#### [PROBLEM]
In the listing below, take the lines from the one holding "common name: Brown-collared dart" through the one holding "genus: Charadrius", inclusive, and replace each "phylum" with "division". Return only those lines, with nothing else changed.

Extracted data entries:
----

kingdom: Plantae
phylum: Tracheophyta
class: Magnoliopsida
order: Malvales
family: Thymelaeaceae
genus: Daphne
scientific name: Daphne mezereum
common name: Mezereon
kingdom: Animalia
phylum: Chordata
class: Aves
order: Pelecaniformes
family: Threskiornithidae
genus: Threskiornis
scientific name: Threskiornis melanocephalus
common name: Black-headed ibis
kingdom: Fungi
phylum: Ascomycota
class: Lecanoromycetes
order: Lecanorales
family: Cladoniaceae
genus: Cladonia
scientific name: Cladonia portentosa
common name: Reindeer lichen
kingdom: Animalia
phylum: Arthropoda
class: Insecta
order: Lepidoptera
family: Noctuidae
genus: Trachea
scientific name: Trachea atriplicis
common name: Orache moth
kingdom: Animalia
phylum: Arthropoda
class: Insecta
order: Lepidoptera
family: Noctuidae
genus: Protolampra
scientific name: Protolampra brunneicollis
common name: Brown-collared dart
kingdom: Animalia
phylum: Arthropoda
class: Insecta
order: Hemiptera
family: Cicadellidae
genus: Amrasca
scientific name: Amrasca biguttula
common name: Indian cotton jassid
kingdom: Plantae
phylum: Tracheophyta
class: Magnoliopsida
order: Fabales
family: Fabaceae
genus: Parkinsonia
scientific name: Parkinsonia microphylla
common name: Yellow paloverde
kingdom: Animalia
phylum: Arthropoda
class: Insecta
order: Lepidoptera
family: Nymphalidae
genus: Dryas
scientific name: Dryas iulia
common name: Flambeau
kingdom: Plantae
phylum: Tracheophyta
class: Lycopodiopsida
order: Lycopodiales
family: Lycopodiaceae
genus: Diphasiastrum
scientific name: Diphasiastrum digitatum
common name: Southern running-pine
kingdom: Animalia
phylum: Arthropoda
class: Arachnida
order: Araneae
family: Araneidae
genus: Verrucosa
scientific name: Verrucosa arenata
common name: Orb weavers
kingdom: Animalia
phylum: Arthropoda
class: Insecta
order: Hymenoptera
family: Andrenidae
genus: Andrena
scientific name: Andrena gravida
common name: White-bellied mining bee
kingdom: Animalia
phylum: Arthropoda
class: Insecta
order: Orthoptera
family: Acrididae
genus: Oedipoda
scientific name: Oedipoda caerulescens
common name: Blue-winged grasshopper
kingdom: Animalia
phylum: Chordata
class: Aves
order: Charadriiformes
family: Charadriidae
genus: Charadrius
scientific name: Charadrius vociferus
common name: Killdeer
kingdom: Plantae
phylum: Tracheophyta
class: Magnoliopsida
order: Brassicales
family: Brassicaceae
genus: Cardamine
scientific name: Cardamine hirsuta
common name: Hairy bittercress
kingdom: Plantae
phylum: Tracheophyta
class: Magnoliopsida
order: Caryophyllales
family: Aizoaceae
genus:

----

#### [PROBLEM SOLUTION]
common name: Brown-collared dart
kingdom: Animalia
division: Arthropoda
class: Insecta
order: Hemiptera
family: Cicadellidae
genus: Amrasca
scientific name: Amrasca biguttula
common name: Indian cotton jassid
kingdom: Plantae
division: Tracheophyta
class: Magnoliopsida
order: Fabales
family: Fabaceae
genus: Parkinsonia
scientific name: Parkinsonia microphylla
common name: Yellow paloverde
kingdom: Animalia
division: Arthropoda
class: Insecta
order: Lepidoptera
family: Nymphalidae
genus: Dryas
scientific name: Dryas iulia
common name: Flambeau
kingdom: Plantae
division: Tracheophyta
class: Lycopodiopsida
order: Lycopodiales
family: Lycopodiaceae
genus: Diphasiastrum
scientific name: Diphasiastrum digitatum
common name: Southern running-pine
kingdom: Animalia
division: Arthropoda
class: Arachnida
order: Araneae
family: Araneidae
genus: Verrucosa
scientific name: Verrucosa arenata
common name: Orb weavers
kingdom: Animalia
division: Arthropoda
class: Insecta
order: Hymenoptera
family: Andrenidae
genus: Andrena
scientific name: Andrena gravida
common name: White-bellied mining bee
kingdom: Animalia
division: Arthropoda
class: Insecta
order: Orthoptera
family: Acrididae
genus: Oedipoda
scientific name: Oedipoda caerulescens
common name: Blue-winged grasshopper
kingdom: Animalia
division: Chordata
class: Aves
order: Charadriiformes
family: Charadriidae
genus: Charadrius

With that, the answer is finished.